In certi momenti le parole servono a rimettere ordine. Quelle di Kevin De Bruyne arrivano dritte e senza sfumature, proprio mentre attorno al Napoli si erano moltiplicate letture e interpretazioni poco aderenti alla realtà. “Ho un contratto con il Napoli e mi trovo benissimo in questo club. Non sto pensando al mio futuro, sono concentrato sul Napoli. Mi piace molto stare qui”.
Dichiarazioni semplici, quelle rilasciate a La Gazzetta dello Sport, ma incisive. Il centrocampista belga non lascia spazio a scenari alternativi: il suo presente e il suo futuro immediato coincidono con il Napoli.
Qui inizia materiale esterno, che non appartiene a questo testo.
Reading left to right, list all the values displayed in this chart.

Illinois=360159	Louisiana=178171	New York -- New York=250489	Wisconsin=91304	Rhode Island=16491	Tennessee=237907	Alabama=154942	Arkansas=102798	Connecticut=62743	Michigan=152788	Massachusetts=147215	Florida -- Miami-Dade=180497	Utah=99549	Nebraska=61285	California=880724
Una linea chiara, che conferma quanto raccontato più volte anche nei nostri approfondimenti sul canale YouTube di SoloNapoli (“Grazie al Calcio” e il “Cuggino del Barbiere”): non c’è mai stata una reale apertura a una partenza.

De Bruyne e McTominay: equilibrio e continuità
Dentro questa cornice si inserisce il ruolo di Scott McTominay, sempre più centrale negli equilibri della squadra. Il suo impatto non è stato solo quantitativo, ma strutturale: presenza fisica, letture senza palla, capacità di occupare gli spazi in un sistema che richiede disciplina e intensità.
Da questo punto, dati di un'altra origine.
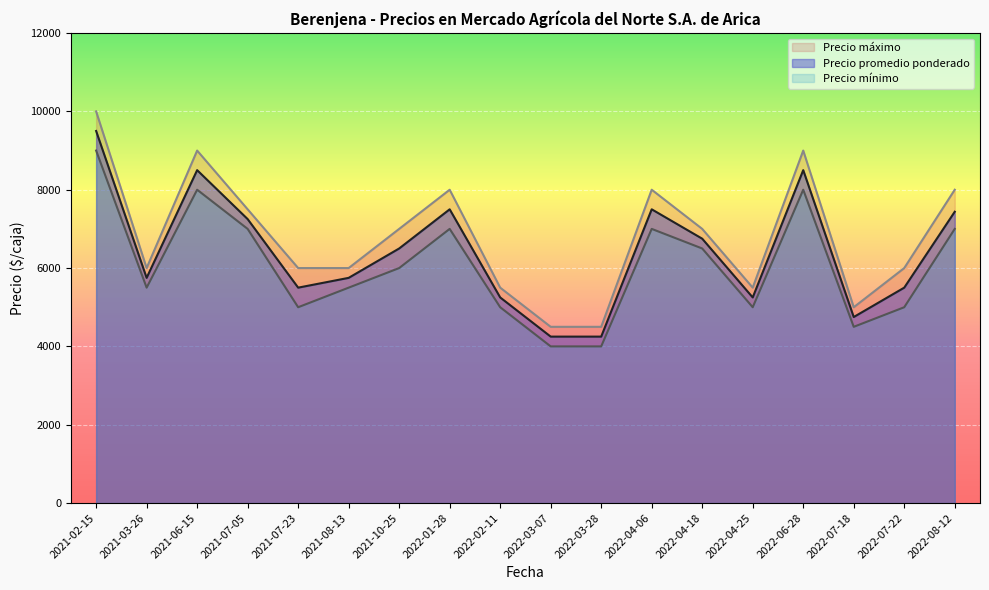

True or false: Precio minimo and Precio maximo cross at least once.

False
La sua permanenza, di fatto già indirizzata, assume oggi un significato ancora più preciso. Non è soltanto una scelta tecnica, ma una dichiarazione di continuità. McTominay è parte integrante dell’ossatura su cui il Napoli sta costruendo il proprio futuro. Le voci circolate nelle ultime settimane, che lo volevano lontano dal progetto (sirene arabe sarebbero risuonate secondo alcuni media, ndr), perdono consistenza di fronte a una realtà che racconta tutt’altro: fiducia piena e ruolo definito. Un duo, quello De Bruyne-McTominay, che Antonio Conte sta già testando con successo come coppia di trequartisti alle spalle di Rasmus Hojlund.

De Bruyne – Napoli: un progetto che parla anche di Conte
Quando i riferimenti tecnici restano non è un caso. La posizione di De Bruyne e la centralità di McTominay offrono una chiave di lettura più ampia, che coinvolge anche Antonio Conte.
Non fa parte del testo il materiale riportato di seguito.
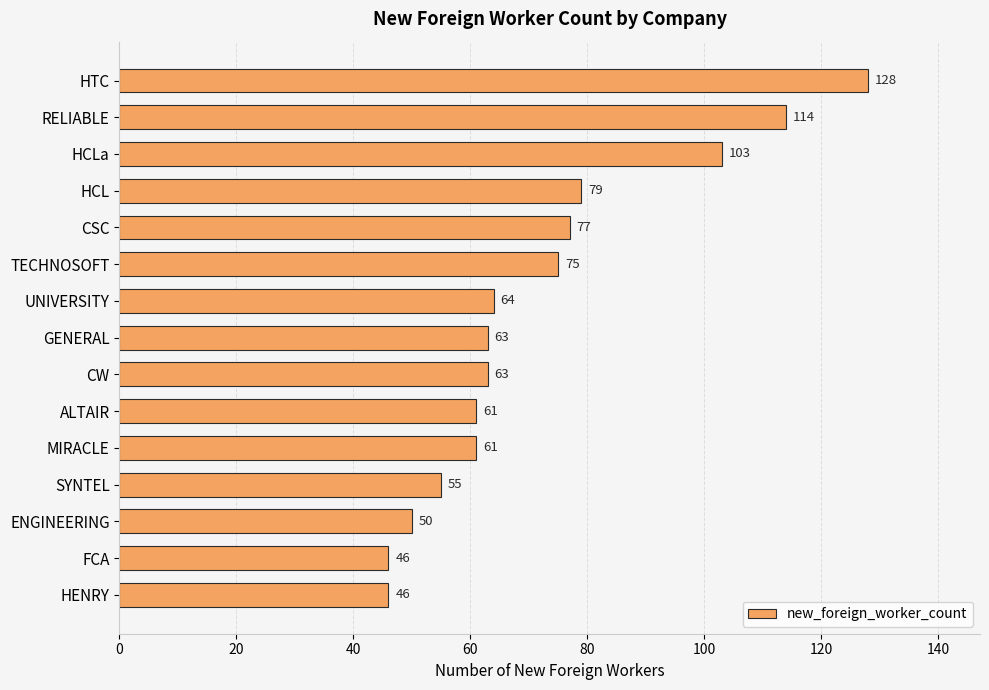

What is the difference between the maximum and minimum values?

82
La stabilità del nucleo principale della squadra è spesso lo specchio della stabilità in panchina. E oggi il Napoli sembra muoversi proprio in questa direzione: consolidare, più che rivoluzionare. Non ci sono segnali di rottura, ma al contrario indizi di continuità. E in un contesto del genere, la permanenza dell’allenatore diventa una conseguenza logica più che un’ipotesi da verificare. La Nazionale può attendere.
Nessun caso, solo rumore
Il “caso” costruito attorno a possibili addii si ridimensiona fino a scomparire. Le parole di De Bruyne sono coerenti, lineari, difficili da interpretare in modo diverso. Il belga ribadisce di stare bene nel club e in città, di essere coinvolto e di non guardare altrove. È una presa di posizione che chiude il cerchio e restituisce una fotografia più fedele della situazione.
Il Napoli, così, si ritrova con due certezze: De Bruyne come punto fermo e McTominay come elemento chiave. Sullo sfondo, un progetto tecnico che continua a prendere forma senza scosse.